## TESTO PROPOSTO

- - - - -

Scritto da: Giulio Errico - Pubblicato su IUSTLAB

Pubblicazione legale:

L’art. 624 c.p. prevede la reclusione da 6 mesi a 3 anni e la multa da euro 154 a 516 nei confronti di «chiunque si impossessa della cosa mobile altrui, sottraendola a chi la detiene, al fine di trarne profitto per sé o per altri».

In relazione all’elemento soggettivo del delitto di furto, in giurisprudenza si sono delineati due orientamenti contrapposti.

Un primo, risalente agli anni ottanta dello scorso secolo (Sez. 2, n. 9411 del 06/03/1978, Sessa, Rv. 139694; Sez. 2, n. 9983 del 26/04/1983, Lo Nardo, RV. 161352; Sez. 2, n. 4471 del 12/02/1985, Bazzani, Rv. 169109), secondo cui la nozione di “profitto”, perseguita dal soggetto attivo del reato, deve essere intesa in senso ampio.

Esso, infatti, non andrebbe identificato con un vantaggio di natura strettamente economica, potendo consistere anche in un’utilità non patrimoniale, realizzata mediante coscienza e volontà di sottrarre la cosa mobile altrui.

In base a tale orientamento, per la configurabilità dell’art. 624 c.p. è sufficiente che l’agente ponga in essere una condotta orientata al perseguimento di un profitto, essendo irrilevante la concretizzazione, sul piano oggettivo, di un vantaggio economicamente apprezzabile.

Il rischio, puntualmente rilevato da Sez. 4, n. 13842 del 26/11/2019, Rv. 278865, è che la limitazione della punibilità delle condotte di volontaria sottrazione ed impossessamento di cose mobili altrui alle sole ipotesi di sottrazione dettata da finalità economiche priverebbe di tutela penale il possesso delle cose mobili in caso di lesioni dettate da motivazioni non economiche.

In tal senso, Sez. 5, n. 4304/2021 del 14/12/2020, dep. 03/02/2021, in un caso in cui era stato accertato che l’imputato avesse sottratto una macchina fotografica al fine di impedire lo scatto di fotografie, ha ribadito che nella nozione di profitto può ricomprendersi anche lo scopo di realizzare un’utilità non suscettibile di apprezzamento economico, osservando che «il fine di profitto – nel quale si concreta il dolo specifico del reato – non si identifica necessariamente con l’animus lucrandi, e quindi non ha necessario riferimento alla volontà di trarre un’utilità patrimoniale dal bene sottratto, giacché deve ritenersi incluso nella previsione della norma il perseguimento di qualsiasi soddisfazione o vantaggio che al soggetto possa derivare dalla cosa sottratta, che può anche consistere nel soddisfacimento di un bisogno psichico e rispondere, quindi, a una finalità di dispetto, ritorsione, vendetta o rappresaglia».

- - - - -

## ELENCO

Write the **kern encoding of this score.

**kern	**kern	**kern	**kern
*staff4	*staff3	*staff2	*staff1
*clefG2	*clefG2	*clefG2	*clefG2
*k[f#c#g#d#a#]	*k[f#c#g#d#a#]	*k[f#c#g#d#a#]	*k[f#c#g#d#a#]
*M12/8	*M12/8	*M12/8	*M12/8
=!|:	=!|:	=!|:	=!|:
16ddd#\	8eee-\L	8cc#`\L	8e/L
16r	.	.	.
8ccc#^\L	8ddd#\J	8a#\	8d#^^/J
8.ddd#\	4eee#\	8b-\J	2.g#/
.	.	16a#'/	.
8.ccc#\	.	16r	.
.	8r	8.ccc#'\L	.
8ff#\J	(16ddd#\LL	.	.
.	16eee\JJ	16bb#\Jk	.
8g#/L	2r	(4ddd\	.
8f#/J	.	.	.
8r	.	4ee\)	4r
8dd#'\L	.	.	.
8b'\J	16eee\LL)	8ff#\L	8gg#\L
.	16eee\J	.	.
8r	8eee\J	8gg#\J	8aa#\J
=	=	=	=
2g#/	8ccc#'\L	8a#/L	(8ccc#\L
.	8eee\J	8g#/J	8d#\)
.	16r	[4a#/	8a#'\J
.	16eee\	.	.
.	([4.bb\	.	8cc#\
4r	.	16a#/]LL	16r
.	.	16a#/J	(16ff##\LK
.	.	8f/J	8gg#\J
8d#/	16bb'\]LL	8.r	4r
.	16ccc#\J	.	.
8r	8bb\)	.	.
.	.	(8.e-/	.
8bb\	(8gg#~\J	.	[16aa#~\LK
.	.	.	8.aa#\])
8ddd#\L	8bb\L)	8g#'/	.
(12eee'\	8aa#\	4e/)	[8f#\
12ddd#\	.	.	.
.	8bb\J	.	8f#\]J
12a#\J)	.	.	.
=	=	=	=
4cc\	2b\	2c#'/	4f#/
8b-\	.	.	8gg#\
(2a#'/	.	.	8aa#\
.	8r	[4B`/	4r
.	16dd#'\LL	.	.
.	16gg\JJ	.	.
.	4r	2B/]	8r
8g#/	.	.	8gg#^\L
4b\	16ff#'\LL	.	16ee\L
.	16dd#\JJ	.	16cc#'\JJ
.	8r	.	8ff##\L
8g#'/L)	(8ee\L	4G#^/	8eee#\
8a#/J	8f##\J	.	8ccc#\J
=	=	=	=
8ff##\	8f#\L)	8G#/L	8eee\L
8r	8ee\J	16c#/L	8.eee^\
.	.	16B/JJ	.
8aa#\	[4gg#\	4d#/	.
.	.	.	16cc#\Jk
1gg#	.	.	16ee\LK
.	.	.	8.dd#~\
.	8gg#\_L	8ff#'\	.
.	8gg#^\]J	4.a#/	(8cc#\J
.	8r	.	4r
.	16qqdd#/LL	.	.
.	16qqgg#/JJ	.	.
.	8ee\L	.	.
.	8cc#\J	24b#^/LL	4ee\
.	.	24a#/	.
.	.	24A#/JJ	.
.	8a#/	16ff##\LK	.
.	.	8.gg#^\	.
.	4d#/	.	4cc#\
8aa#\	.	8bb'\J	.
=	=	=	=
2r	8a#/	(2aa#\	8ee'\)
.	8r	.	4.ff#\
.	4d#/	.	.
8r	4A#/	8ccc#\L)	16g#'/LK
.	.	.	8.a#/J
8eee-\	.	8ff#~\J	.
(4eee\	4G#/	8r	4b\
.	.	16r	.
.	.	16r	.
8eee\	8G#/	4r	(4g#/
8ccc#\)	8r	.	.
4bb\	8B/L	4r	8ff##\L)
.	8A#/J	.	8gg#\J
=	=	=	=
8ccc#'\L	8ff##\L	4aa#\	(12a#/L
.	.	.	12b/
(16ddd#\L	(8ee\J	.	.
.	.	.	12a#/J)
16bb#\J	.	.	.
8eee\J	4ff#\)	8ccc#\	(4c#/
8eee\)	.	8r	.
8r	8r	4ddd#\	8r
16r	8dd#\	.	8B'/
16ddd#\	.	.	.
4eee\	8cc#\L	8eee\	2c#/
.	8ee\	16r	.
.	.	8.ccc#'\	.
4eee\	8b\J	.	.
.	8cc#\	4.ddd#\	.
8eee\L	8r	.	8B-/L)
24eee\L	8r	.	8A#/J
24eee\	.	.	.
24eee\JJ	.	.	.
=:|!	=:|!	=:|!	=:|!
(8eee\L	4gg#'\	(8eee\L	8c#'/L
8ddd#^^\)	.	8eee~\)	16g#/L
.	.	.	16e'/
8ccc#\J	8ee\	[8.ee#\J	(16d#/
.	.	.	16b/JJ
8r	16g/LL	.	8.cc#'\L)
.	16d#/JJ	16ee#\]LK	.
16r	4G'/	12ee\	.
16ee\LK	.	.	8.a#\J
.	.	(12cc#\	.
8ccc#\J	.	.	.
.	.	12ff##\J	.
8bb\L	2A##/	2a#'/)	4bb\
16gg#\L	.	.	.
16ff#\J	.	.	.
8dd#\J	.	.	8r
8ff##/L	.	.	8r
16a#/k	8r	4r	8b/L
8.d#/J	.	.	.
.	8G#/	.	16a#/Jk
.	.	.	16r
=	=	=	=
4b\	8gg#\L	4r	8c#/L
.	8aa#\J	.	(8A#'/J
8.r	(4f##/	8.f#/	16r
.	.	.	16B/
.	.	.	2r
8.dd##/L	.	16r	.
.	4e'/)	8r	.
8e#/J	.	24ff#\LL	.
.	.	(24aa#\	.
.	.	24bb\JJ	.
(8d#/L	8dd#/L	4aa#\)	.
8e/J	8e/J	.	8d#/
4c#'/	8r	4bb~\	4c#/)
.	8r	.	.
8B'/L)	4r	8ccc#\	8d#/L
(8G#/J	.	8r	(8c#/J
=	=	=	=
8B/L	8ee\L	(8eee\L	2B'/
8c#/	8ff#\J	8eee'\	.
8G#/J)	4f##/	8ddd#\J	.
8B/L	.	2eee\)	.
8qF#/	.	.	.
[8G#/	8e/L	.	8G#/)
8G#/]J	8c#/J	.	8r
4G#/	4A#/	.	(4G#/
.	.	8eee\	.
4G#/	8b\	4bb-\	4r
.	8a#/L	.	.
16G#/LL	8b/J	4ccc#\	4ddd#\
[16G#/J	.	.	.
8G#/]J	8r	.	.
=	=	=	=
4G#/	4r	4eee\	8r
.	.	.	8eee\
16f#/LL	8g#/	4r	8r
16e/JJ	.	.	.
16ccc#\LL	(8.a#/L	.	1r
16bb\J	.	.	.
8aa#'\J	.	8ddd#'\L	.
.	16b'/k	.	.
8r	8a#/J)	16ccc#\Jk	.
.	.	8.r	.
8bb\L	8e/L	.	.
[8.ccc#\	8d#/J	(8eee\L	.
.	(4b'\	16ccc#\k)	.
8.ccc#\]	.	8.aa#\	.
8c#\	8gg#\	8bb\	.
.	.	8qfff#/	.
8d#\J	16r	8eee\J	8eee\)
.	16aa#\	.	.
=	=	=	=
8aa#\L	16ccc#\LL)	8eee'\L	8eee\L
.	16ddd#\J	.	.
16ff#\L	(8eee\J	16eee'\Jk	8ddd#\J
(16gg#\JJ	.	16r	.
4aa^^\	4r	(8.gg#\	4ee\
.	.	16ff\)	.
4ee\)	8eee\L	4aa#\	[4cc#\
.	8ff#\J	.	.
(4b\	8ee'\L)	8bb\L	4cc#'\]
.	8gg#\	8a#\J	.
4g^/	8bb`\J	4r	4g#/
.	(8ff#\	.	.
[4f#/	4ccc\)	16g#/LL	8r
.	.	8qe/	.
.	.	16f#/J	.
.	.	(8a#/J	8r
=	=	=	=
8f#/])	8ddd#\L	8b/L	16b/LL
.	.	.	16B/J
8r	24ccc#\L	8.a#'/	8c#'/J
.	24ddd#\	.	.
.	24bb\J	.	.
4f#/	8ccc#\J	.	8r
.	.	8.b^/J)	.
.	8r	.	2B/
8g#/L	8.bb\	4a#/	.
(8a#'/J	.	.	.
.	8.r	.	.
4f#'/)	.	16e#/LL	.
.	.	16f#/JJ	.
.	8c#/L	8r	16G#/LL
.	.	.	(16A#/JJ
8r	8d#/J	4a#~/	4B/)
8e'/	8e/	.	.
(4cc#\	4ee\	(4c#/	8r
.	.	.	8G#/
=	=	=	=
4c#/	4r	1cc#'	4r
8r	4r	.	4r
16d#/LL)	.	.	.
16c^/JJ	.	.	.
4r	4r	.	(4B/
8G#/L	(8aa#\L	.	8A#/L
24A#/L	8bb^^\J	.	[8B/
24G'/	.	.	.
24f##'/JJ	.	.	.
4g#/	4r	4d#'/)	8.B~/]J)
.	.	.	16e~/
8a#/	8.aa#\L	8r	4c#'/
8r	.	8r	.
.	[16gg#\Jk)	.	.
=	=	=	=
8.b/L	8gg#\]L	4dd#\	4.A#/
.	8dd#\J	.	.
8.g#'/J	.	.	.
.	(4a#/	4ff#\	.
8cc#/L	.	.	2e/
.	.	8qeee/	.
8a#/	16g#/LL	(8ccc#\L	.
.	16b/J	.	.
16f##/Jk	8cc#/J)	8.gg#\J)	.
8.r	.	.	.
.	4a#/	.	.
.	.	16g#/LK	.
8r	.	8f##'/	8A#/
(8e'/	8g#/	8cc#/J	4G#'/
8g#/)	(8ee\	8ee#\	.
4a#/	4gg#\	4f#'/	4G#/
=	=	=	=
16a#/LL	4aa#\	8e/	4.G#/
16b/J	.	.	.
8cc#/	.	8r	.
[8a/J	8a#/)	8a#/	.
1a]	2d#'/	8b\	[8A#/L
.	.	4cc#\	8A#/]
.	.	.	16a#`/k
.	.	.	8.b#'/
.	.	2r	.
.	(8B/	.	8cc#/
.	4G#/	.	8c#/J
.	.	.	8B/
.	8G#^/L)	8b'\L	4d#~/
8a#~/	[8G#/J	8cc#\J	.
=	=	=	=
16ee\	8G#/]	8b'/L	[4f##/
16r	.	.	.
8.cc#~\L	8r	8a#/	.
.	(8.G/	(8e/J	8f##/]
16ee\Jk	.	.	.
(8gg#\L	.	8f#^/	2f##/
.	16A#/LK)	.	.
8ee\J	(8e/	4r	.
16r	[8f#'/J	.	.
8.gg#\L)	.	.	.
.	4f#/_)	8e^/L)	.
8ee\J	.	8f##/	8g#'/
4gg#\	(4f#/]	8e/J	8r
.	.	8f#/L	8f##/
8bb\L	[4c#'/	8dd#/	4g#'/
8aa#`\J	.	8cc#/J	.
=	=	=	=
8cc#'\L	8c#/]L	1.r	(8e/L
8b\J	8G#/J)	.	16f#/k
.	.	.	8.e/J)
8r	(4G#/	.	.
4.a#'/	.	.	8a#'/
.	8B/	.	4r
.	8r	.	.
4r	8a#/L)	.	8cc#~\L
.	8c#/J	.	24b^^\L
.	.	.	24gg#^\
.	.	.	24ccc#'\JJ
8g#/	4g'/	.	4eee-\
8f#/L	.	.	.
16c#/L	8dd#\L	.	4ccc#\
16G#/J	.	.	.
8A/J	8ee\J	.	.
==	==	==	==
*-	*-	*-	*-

- - - - -

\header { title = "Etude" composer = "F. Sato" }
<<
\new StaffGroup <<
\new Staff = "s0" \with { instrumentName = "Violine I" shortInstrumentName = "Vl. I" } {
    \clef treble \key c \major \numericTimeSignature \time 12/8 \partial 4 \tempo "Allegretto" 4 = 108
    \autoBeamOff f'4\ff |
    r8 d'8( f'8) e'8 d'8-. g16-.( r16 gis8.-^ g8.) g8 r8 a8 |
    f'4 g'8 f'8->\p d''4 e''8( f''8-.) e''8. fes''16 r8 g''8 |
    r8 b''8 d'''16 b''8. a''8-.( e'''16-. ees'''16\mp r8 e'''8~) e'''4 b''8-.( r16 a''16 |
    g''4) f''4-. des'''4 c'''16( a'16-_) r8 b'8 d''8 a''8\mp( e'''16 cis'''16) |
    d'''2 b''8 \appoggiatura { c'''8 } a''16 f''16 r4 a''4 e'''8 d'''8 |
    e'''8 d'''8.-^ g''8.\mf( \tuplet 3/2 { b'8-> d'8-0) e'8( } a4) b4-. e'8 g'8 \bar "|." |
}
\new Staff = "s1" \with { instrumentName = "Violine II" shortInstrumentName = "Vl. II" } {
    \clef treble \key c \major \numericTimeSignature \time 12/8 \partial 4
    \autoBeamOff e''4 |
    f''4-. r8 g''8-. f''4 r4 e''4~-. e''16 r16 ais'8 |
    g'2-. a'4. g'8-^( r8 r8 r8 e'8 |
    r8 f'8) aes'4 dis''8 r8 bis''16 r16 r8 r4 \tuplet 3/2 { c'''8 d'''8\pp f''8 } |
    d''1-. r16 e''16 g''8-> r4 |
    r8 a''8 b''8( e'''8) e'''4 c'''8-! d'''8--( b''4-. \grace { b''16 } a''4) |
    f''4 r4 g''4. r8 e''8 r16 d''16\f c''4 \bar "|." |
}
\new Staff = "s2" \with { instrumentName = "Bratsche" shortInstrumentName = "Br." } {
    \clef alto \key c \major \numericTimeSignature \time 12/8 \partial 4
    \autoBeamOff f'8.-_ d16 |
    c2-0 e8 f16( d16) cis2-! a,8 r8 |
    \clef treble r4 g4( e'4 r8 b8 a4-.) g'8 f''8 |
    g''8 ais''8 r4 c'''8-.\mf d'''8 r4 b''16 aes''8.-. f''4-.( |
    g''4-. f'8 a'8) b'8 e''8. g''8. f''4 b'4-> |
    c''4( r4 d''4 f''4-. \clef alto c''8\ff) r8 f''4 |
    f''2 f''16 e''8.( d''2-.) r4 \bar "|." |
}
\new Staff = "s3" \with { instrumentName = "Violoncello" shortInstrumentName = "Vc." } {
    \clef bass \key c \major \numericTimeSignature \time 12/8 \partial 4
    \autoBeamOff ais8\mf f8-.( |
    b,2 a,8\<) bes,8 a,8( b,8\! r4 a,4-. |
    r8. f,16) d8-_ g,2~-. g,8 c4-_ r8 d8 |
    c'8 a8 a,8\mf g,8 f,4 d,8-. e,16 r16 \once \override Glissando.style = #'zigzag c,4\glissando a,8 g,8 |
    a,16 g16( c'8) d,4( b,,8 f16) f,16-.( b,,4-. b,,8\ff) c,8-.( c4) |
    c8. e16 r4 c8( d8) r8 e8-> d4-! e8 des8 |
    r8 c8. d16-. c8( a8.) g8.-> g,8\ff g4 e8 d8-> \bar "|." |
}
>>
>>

- - - - -

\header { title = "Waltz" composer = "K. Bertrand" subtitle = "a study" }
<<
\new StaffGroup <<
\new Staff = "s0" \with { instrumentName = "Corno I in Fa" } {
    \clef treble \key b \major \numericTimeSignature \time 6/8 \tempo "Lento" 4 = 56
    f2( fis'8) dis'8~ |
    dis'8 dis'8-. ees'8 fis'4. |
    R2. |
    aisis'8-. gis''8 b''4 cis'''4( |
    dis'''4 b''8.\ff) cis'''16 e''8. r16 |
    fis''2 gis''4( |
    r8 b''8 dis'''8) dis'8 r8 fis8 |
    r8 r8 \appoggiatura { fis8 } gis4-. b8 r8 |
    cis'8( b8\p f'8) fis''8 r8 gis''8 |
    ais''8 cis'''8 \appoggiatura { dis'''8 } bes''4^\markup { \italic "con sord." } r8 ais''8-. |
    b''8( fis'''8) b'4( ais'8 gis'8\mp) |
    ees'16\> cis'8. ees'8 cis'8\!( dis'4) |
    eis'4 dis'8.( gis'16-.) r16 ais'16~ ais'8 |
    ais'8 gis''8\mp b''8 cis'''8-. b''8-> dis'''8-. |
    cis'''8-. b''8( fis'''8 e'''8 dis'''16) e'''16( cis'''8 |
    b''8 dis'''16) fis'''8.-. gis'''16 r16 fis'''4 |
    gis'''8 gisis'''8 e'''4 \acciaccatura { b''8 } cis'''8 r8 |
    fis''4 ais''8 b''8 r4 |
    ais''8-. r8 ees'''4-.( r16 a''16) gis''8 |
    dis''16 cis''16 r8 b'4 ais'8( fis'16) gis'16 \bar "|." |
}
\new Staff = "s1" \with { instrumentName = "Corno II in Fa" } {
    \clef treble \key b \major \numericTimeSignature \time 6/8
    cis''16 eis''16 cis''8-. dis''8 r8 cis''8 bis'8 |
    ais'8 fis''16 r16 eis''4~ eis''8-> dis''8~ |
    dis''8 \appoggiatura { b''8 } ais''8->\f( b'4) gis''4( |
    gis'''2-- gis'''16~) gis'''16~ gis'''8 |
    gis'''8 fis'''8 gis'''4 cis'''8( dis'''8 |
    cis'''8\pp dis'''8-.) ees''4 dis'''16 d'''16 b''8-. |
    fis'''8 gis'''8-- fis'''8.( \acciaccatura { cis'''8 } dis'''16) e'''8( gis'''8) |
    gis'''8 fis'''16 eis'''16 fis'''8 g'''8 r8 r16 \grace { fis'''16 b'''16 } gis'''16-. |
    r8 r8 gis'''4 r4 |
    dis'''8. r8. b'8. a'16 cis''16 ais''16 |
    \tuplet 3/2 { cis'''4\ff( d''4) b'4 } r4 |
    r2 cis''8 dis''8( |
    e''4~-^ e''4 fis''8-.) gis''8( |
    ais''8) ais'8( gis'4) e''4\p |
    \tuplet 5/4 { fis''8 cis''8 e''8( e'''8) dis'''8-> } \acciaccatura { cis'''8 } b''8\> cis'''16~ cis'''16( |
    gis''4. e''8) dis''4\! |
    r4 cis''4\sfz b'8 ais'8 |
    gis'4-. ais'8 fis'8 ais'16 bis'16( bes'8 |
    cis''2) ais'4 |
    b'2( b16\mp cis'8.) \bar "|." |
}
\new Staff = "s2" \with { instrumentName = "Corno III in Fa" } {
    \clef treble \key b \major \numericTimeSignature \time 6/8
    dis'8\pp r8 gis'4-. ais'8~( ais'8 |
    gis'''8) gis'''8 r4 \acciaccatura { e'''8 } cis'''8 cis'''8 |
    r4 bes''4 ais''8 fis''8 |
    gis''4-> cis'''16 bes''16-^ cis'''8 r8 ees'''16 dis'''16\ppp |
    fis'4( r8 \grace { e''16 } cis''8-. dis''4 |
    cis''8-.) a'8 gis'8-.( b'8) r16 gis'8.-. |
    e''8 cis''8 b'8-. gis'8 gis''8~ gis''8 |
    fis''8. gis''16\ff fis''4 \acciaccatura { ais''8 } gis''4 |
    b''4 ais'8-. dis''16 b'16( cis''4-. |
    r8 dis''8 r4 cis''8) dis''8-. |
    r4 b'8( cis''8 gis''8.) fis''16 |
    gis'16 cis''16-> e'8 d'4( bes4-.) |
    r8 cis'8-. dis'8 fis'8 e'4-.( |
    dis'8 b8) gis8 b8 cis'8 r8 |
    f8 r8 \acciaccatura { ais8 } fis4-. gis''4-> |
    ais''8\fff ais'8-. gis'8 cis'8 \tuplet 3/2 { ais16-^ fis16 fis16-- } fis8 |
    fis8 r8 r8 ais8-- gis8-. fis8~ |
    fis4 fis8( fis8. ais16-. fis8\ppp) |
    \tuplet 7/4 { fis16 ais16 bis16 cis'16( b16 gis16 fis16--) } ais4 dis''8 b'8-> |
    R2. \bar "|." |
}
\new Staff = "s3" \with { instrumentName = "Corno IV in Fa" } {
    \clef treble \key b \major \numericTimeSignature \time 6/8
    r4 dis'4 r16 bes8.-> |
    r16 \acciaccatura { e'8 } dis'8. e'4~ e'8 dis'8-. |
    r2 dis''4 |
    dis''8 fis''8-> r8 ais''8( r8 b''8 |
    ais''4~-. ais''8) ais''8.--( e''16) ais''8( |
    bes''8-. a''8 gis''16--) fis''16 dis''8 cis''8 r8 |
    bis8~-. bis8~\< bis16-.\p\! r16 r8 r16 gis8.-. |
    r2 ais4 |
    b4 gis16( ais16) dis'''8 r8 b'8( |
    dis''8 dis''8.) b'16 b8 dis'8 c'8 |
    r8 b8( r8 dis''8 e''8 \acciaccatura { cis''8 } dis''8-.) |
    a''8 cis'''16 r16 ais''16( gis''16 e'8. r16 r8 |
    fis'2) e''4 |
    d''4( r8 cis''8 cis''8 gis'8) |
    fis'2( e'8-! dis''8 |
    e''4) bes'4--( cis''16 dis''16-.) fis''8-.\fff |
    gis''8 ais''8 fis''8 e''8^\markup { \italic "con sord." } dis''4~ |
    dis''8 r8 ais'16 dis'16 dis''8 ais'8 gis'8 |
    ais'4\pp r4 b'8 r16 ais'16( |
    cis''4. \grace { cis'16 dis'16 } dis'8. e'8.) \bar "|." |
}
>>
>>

- - - - -

## COSA FARAI
1. Rispondi a queste domande sul testo relativo al furto:
(a) Quali pene prevede l'art. 624 c.p. per chi si impossessa della cosa mobile altrui?
(b) Secondo il primo orientamento giurisprudenziale, in quale senso deve essere intesa la nozione di "profitto"?
(c) Nel caso deciso da Sez. 5, n. 4304/2021, che cosa aveva sottratto l'imputato e con quale scopo?
2. Elenca tutte le righe dei record che contengono la stringa "sord". Tieni conto della differenza tra maiuscole e minuscole.

## SOLUZIONI SVOLTE
1.
(a) Prevede la reclusione da 6 mesi a 3 anni e la multa da euro 154 a 516.
(b) La nozione di "profitto" deve essere intesa in senso ampio.
(c) L'imputato aveva sottratto una macchina fotografica per impedire lo scatto di fotografie.

2.
    ais''8 cis'''8 \appoggiatura { dis'''8 } bes''4^\markup { \italic "con sord." } r8 ais''8-. |
    gis''8 ais''8 fis''8 e''8^\markup { \italic "con sord." } dis''4~ |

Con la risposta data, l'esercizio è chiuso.